## STATED EXERCISE
Copy out the listing below, putting "species name" in place of each "scientific name" and changing nothing else.

"""

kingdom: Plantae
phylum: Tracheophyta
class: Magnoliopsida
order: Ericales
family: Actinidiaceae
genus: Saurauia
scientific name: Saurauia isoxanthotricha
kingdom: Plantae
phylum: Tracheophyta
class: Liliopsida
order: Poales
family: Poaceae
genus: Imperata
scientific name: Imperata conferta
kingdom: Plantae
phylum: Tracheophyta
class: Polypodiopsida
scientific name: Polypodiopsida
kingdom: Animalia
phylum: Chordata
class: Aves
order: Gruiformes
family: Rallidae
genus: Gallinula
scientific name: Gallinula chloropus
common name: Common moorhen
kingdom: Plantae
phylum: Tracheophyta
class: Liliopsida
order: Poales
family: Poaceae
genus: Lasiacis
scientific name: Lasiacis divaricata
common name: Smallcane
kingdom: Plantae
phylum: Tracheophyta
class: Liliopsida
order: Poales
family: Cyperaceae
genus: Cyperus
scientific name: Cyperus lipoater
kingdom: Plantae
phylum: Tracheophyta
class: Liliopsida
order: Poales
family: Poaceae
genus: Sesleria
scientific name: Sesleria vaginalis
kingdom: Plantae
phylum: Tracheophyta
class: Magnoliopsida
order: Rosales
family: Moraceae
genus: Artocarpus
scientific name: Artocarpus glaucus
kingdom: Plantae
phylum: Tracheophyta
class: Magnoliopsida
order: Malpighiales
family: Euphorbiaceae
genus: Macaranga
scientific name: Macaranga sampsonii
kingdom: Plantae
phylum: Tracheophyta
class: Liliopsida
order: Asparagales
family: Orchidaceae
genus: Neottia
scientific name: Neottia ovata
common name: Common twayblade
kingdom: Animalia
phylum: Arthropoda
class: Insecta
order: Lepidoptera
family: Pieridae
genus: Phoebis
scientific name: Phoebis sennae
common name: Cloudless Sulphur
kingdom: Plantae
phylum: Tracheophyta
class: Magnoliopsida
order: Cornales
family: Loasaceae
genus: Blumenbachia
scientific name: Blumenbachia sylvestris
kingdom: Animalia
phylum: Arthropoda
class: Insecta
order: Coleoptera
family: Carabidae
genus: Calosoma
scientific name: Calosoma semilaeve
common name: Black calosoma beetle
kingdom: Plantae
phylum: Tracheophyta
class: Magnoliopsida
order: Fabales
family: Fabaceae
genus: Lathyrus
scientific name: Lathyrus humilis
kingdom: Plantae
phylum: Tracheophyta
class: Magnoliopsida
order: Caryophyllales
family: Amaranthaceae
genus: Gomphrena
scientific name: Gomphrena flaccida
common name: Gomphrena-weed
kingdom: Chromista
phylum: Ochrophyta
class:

"""

## RESULT OF THE TASK
kingdom: Plantae
phylum: Tracheophyta
class: Magnoliopsida
order: Ericales
family: Actinidiaceae
genus: Saurauia
species name: Saurauia isoxanthotricha
kingdom: Plantae
phylum: Tracheophyta
class: Liliopsida
order: Poales
family: Poaceae
genus: Imperata
species name: Imperata conferta
kingdom: Plantae
phylum: Tracheophyta
class: Polypodiopsida
species name: Polypodiopsida
kingdom: Animalia
phylum: Chordata
class: Aves
order: Gruiformes
family: Rallidae
genus: Gallinula
species name: Gallinula chloropus
common name: Common moorhen
kingdom: Plantae
phylum: Tracheophyta
class: Liliopsida
order: Poales
family: Poaceae
genus: Lasiacis
species name: Lasiacis divaricata
common name: Smallcane
kingdom: Plantae
phylum: Tracheophyta
class: Liliopsida
order: Poales
family: Cyperaceae
genus: Cyperus
species name: Cyperus lipoater
kingdom: Plantae
phylum: Tracheophyta
class: Liliopsida
order: Poales
family: Poaceae
genus: Sesleria
species name: Sesleria vaginalis
kingdom: Plantae
phylum: Tracheophyta
class: Magnoliopsida
order: Rosales
family: Moraceae
genus: Artocarpus
species name: Artocarpus glaucus
kingdom: Plantae
phylum: Tracheophyta
class: Magnoliopsida
order: Malpighiales
family: Euphorbiaceae
genus: Macaranga
species name: Macaranga sampsonii
kingdom: Plantae
phylum: Tracheophyta
class: Liliopsida
order: Asparagales
family: Orchidaceae
genus: Neottia
species name: Neottia ovata
common name: Common twayblade
kingdom: Animalia
phylum: Arthropoda
class: Insecta
order: Lepidoptera
family: Pieridae
genus: Phoebis
species name: Phoebis sennae
common name: Cloudless Sulphur
kingdom: Plantae
phylum: Tracheophyta
class: Magnoliopsida
order: Cornales
family: Loasaceae
genus: Blumenbachia
species name: Blumenbachia sylvestris
kingdom: Animalia
phylum: Arthropoda
class: Insecta
order: Coleoptera
family: Carabidae
genus: Calosoma
species name: Calosoma semilaeve
common name: Black calosoma beetle
kingdom: Plantae
phylum: Tracheophyta
class: Magnoliopsida
order: Fabales
family: Fabaceae
genus: Lathyrus
species name: Lathyrus humilis
kingdom: Plantae
phylum: Tracheophyta
class: Magnoliopsida
order: Caryophyllales
family: Amaranthaceae
genus: Gomphrena
species name: Gomphrena flaccida
common name: Gomphrena-weed
kingdom: Chromista
phylum: Ochrophyta
class:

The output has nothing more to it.